ESG Cannot Wait Another Day: How Banks Can Exceed Regulatory Requirements and Become Industry Leaders for Sustainable Change

Authors:

Pulkit Bhardwaj, Associate Director Sales – UK&I and EMEA, SunTec

Samuel Davidowitz, Sales Director – US, SunTec

Alex Garkov, ESG Account Executive – Sustainable Finance, EcoVadis

 

Despite financial market fluctuation, global efforts to secure a more sustainable and eco-friendly future are only increasing. New ESG frameworks are changing how banks and corporations address their sustainability goals, and new consumer pressure is requiring institutions to turn a previously sub-tier risk category into a global business strategy. ESG is providing a framework for business that goes beyond mere compliance standards – ESG is the future of the financial services industry and leaders must get ahead to ensure their relevance for years to come.

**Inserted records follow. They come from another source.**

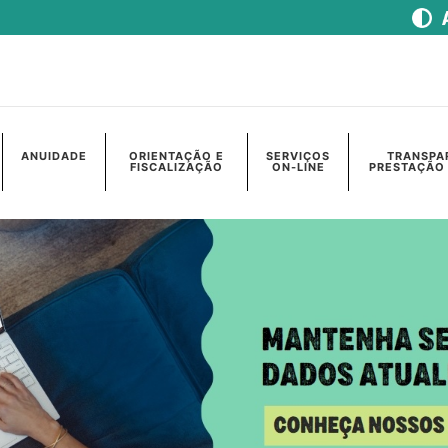
ANUIDADE
ORIENTAÇÃO E
SERVIÇOS
TRANSPA
FISCALIZAÇÃO
ON-LINE
PRESTAÇÃO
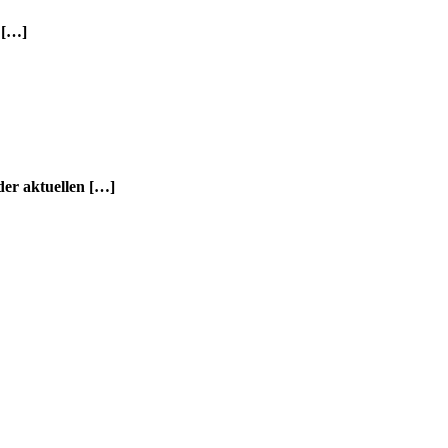
 […]
der aktuellen […]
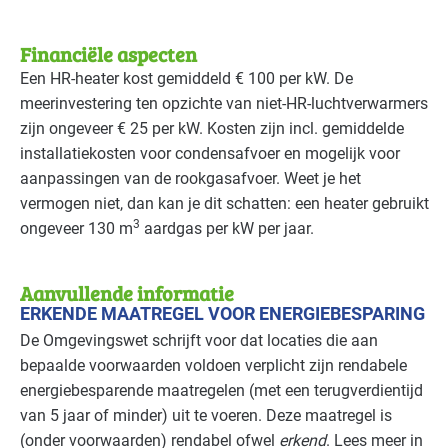
Financiële aspecten
Een HR-heater kost gemiddeld € 100 per kW. De
meerinvestering ten opzichte van niet-HR-luchtverwarmers
zijn ongeveer € 25 per kW. Kosten zijn incl. gemiddelde
installatiekosten voor condensafvoer en mogelijk voor
aanpassingen van de rookgasafvoer. Weet je het
vermogen niet, dan kan je dit schatten: een heater gebruikt
3
ongeveer 130 m
aardgas per kW per jaar.
Aanvullende informatie
ERKENDE MAATREGEL VOOR ENERGIEBESPARING
De Omgevingswet schrijft voor dat locaties die aan
bepaalde voorwaarden voldoen verplicht zijn rendabele
energiebesparende maatregelen (met een terugverdientijd
van 5 jaar of minder) uit te voeren. Deze maatregel is
(onder voorwaarden) rendabel ofwel
erkend
. Lees meer in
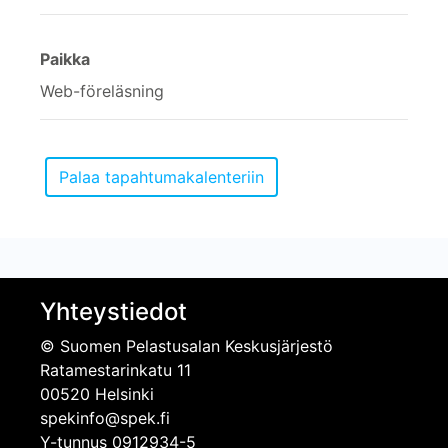
Paikka
Web-föreläsning
Yhteystiedot
© Suomen Pelastusalan Keskusjärjestö
Ratamestarinkatu 11
00520 Helsinki
spekinfo@spek.fi
Y-tunnus 0912934-5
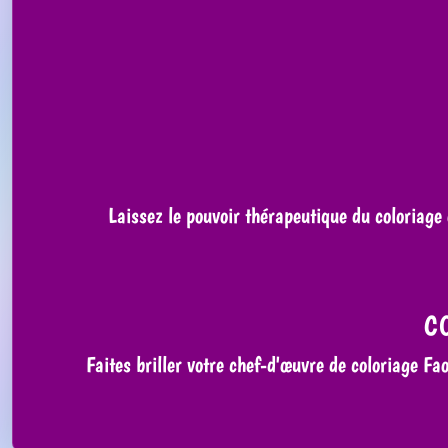
Laissez le pouvoir thérapeutique du coloriage
C
Faites briller votre chef-d'œuvre de coloriage Fa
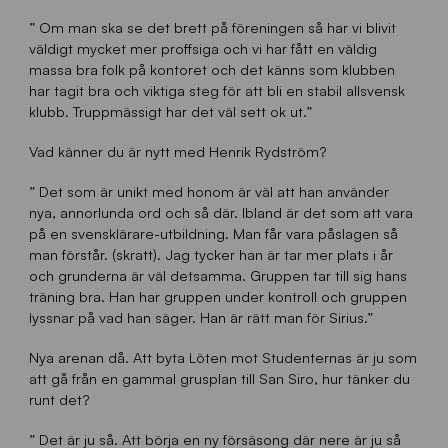
” Om man ska se det brett på föreningen så har vi blivit
väldigt mycket mer proffsiga och vi har fått en väldig
massa bra folk på kontoret och det känns som klubben
har tagit bra och viktiga steg för att bli en stabil allsvensk
klubb. Truppmässigt har det väl sett ok ut.”
Vad känner du är nytt med Henrik Rydström?
” Det som är unikt med honom är väl att han använder
nya, annorlunda ord och så där. Ibland är det som att vara
på en svensklärare-utbildning. Man får vara påslagen så
man förstår. (skratt). Jag tycker han är tar mer plats i år
och grunderna är väl detsamma. Gruppen tar till sig hans
träning bra. Han har gruppen under kontroll och gruppen
lyssnar på vad han säger. Han är rätt man för Sirius.”
Nya arenan då. Att byta Löten mot Studenternas är ju som
att gå från en gammal grusplan till San Siro, hur tänker du
runt det?
” Det är ju så. Att börja en ny försäsong där nere är ju så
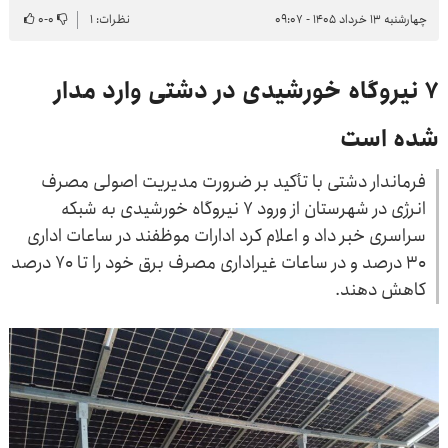
چهارشنبه ۱۳ خرداد ۱۴۰۵ - ۰۹:۰۷
نظرات: ۱
۰
-
۰
۷ نیروگاه خورشیدی در دشتی وارد مدار
شده است
فرماندار دشتی با تأکید بر ضرورت مدیریت اصولی مصرف
انرژی در شهرستان از ورود ۷ نیروگاه خورشیدی به شبکه
سراسری خبر داد و اعلام کرد ادارات موظفند در ساعات اداری
۳۰ درصد و در ساعات غیراداری مصرف برق خود را تا ۷۰ درصد
کاهش دهند.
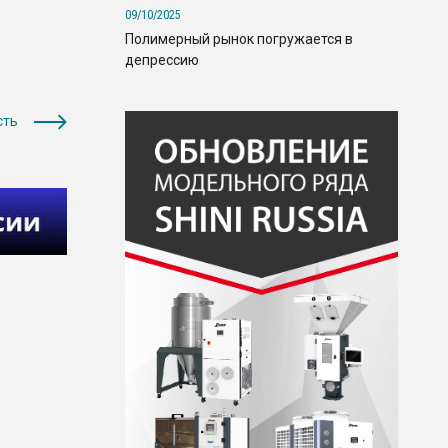
09/10/2025
Полимерный рынок погружается в
депрессию
сть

Regulation is just the tip of the iceberg

What was previously a patchwork of ESG regulations globally are now harmonizing to provide a unified scope of ESG standards with cooperation from the EU, US, and other global regulatory bodies. Banks are now more involved in ensuring their ESG frameworks than they have been in the past and part of this change is due to the wider availability of ESG ratings that track an institution’s commitment to ESG principles across their entire value chain. ESG ratings are important to communicate with both business partners and end-customers the overarching sustainability practices that are being engaged across an entire organization.

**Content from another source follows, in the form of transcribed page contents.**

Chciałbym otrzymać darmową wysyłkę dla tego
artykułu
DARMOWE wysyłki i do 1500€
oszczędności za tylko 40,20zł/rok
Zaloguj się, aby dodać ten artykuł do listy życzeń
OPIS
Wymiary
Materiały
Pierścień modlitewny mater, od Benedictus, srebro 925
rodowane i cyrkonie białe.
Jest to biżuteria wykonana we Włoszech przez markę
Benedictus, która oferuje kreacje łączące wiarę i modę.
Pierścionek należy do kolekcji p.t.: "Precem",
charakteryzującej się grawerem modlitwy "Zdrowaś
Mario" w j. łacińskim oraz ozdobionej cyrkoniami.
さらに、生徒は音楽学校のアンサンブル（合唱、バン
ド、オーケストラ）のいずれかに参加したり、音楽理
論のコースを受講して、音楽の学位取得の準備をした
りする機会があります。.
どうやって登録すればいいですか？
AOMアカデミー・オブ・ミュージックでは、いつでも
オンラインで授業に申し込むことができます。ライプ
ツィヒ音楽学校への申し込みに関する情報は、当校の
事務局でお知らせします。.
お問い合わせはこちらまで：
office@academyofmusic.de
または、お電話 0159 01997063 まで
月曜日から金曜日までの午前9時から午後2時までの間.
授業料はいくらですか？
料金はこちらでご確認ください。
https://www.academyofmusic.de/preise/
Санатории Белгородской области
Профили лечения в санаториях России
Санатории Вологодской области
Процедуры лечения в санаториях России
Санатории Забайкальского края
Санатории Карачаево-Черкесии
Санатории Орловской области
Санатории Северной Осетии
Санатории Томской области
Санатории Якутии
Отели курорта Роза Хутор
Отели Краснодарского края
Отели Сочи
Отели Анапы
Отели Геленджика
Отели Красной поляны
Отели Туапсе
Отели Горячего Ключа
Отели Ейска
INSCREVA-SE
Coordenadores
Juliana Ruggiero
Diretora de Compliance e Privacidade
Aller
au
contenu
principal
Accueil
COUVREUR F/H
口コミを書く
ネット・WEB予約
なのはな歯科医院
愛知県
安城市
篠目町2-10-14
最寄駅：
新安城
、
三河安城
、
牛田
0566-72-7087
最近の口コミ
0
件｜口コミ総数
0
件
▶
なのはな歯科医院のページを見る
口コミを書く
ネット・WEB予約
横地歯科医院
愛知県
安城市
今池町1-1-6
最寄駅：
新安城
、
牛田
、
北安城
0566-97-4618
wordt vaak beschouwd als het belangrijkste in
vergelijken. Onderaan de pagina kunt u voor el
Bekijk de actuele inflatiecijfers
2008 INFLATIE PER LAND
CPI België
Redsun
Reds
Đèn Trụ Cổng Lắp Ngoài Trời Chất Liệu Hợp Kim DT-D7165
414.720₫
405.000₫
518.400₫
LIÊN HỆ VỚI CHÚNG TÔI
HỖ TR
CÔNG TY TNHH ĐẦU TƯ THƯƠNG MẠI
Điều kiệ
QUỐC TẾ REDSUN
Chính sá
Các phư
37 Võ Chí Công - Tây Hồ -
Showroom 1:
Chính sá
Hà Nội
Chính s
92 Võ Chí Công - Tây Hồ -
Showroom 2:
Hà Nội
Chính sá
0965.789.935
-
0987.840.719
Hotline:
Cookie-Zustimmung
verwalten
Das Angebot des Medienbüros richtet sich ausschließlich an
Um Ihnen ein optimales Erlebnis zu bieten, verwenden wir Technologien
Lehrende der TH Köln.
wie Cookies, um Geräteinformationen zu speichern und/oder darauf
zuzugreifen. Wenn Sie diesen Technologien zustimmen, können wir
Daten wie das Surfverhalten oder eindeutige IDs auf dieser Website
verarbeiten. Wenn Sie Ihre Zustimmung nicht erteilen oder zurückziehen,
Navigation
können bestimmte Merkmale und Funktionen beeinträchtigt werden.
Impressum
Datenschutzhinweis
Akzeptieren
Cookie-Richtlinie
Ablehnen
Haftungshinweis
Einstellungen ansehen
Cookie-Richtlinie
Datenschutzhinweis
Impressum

The goal for banks is both to account for the mounting regulatory pressures globally, but also to align ESG principles with their core business goals. Previously, ESG existed as a siloed entity within the risk discipline, and the most successful banks will elevate these standards to increase social responsibility in their industry and communicate these goals to the end-customer. Customers, corporate or otherwise, are becoming increasingly aware of the components of ESG and are scrutinizing their businesses choices and partnerships accordingly. Conscious customers, for instance, are seeking ecofriendly solutions, such as deposit products that reward customers for their commitment to offsetting their carbon footprint. Banks have an opportunity to evaluate their current product portfolios to determine if their offerings match up with their ESG principles as an organization.

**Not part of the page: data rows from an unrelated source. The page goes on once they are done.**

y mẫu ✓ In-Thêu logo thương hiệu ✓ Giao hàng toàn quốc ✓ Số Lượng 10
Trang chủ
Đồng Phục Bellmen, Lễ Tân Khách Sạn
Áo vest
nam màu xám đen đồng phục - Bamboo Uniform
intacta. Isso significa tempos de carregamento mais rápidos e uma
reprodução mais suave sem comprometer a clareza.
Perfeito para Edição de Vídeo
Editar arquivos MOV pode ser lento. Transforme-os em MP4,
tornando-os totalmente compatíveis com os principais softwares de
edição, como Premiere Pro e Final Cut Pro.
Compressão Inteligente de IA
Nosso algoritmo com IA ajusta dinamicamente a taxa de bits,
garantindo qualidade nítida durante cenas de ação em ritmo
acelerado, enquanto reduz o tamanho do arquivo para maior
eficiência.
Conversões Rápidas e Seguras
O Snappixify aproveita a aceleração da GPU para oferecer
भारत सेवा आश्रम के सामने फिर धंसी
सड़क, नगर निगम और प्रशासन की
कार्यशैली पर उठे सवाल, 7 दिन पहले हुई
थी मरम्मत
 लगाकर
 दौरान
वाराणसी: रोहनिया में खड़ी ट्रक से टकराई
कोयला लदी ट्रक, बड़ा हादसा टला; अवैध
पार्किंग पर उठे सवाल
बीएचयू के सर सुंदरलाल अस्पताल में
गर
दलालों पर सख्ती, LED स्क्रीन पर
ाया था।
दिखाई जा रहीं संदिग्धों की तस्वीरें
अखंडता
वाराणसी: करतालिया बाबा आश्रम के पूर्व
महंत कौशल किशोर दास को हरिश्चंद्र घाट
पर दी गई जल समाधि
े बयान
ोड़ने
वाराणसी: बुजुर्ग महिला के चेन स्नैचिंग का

As ESG ratings become a more widely used metric, regulatory bodies will only increase their scrutiny. This also is in line with other regulations requiring transparency in the financial sector, such as the Digital Operational Resilience Act (DORA), that is pushing banks towards transparency in all aspects of business. Shifting away from ESG as a compliance checklist or reporting requirement and instead towards ESG as a core pillar of business practices is required to express sustainable priorities to end-customers.

ESG in the face of economic downturn

The current banking climate is seeing major consolidation and collapse, sounding alarm bells to across the financial sector to tighten up risk management practices. While it can be easy to drop the ball on what feels like lofty goals, ESG risk must be factored into the risk management framework of banks like any other operational or financial risk. Even in this current economic situation, there is a need for banks to lead the charge for ESG, as these priorities are not going away.

It is important to communicate wider ESG goals and to begin examining the possibility for sustainable products across the banking sector to both encourage and reward ESG-forward behaviors. For example, there are a number of banks that are rolling out Green Deposits programs that allow organizations to support their sustainability initiatives and increase their ESG rating. These products allow each dollar deposited to be matched and held in an environmental lending portfolio that supports renewable energy, sustainable water, forestry and more.

What is the way forward?

The future of ESG is about developing real, measurable indicators of sustainability practices. Sustainable Development Goals (SDG), pioneered by the United Nations in 2015, have become international metrics that banks are tying their core ESG goals to. Measuring up to SDGs is a top priority as banks continue to communicate their sustainable goals through developing key, applicable metrics. These metrics aren’t just for board measurement either – ESG ratings extend the ability to offer better products and services. Customers are wanting to make strategic partnerships that will increase their ESG rating, and banks must factor in this demand into their product offerings to ensure future growth in an increasingly conscious marketplace.

ESG ratings are just a start, and banks will continue to apply more reporting metrics as a means to measure against their own success in adhering to ESG principles. Banks must adapt to remain competitive and better serve their customer base and must view themselves as partners in building a more sustainable future. It is time for banks, large and small, to go beyond tried and tested compliance checklists and regulatory frameworks and be the leaders of tomorrow.